Top of ENTRIES SUPPLIED
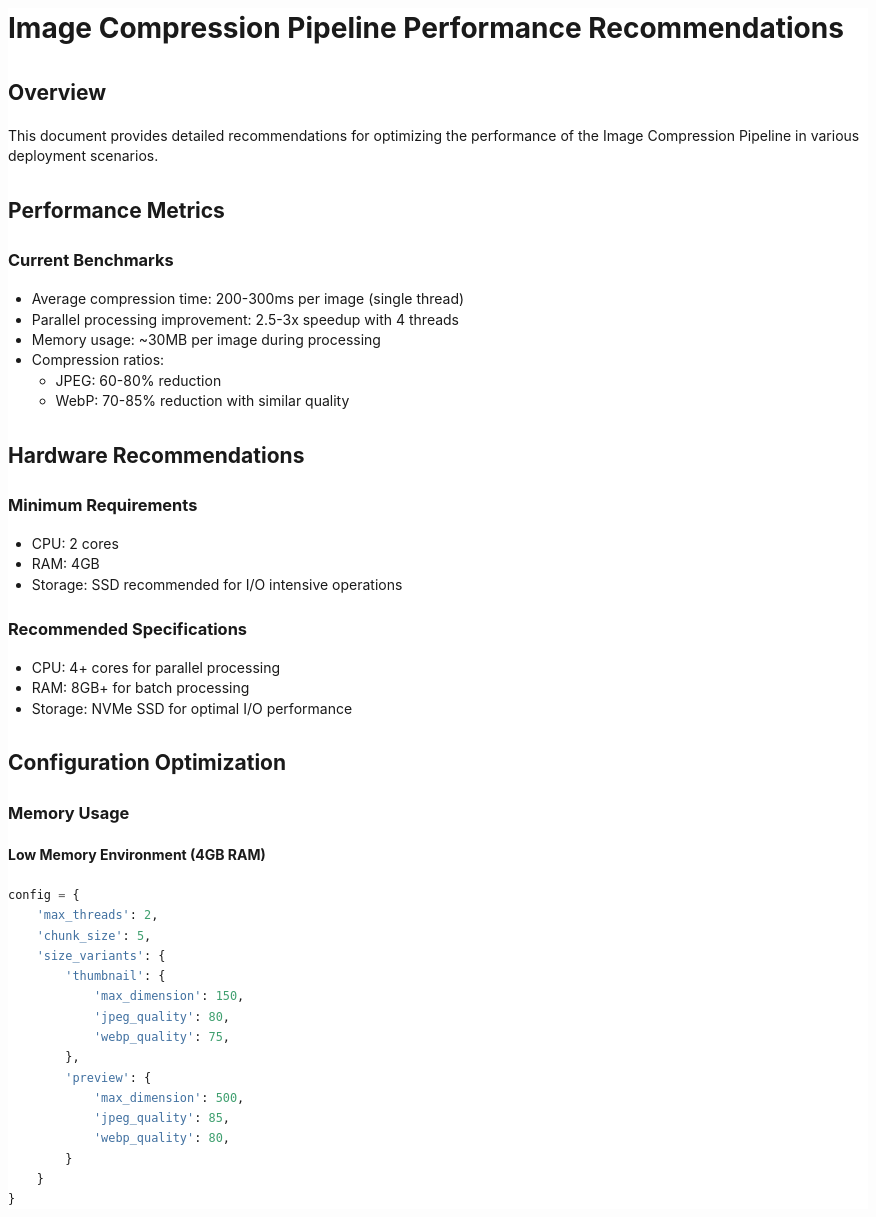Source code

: # Image Compression Pipeline Performance Recommendations

## Overview
This document provides detailed recommendations for optimizing the performance of the Image Compression Pipeline in various deployment scenarios.

## Performance Metrics

### Current Benchmarks
- Average compression time: 200-300ms per image (single thread)
- Parallel processing improvement: 2.5-3x speedup with 4 threads
- Memory usage: ~30MB per image during processing
- Compression ratios:
  - JPEG: 60-80% reduction
  - WebP: 70-85% reduction with similar quality

## Hardware Recommendations

### Minimum Requirements
- CPU: 2 cores
- RAM: 4GB
- Storage: SSD recommended for I/O intensive operations

### Recommended Specifications
- CPU: 4+ cores for parallel processing
- RAM: 8GB+ for batch processing
- Storage: NVMe SSD for optimal I/O performance

## Configuration Optimization

### Memory Usage

#### Low Memory Environment (4GB RAM)
```python
config = {
    'max_threads': 2,
    'chunk_size': 5,
    'size_variants': {
        'thumbnail': {
            'max_dimension': 150,
            'jpeg_quality': 80,
            'webp_quality': 75,
        },
        'preview': {
            'max_dimension': 500,
            'jpeg_quality': 85,
            'webp_quality': 80,
        }
    }
}
```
Bottom of ENTRIES SUPPLIED
* AIM OF THE TASK
Lines in the data that hold "cores" must be located and copied.

* ANSWER TO THIS EXERCISE
- CPU: 2 cores
- CPU: 4+ cores for parallel processing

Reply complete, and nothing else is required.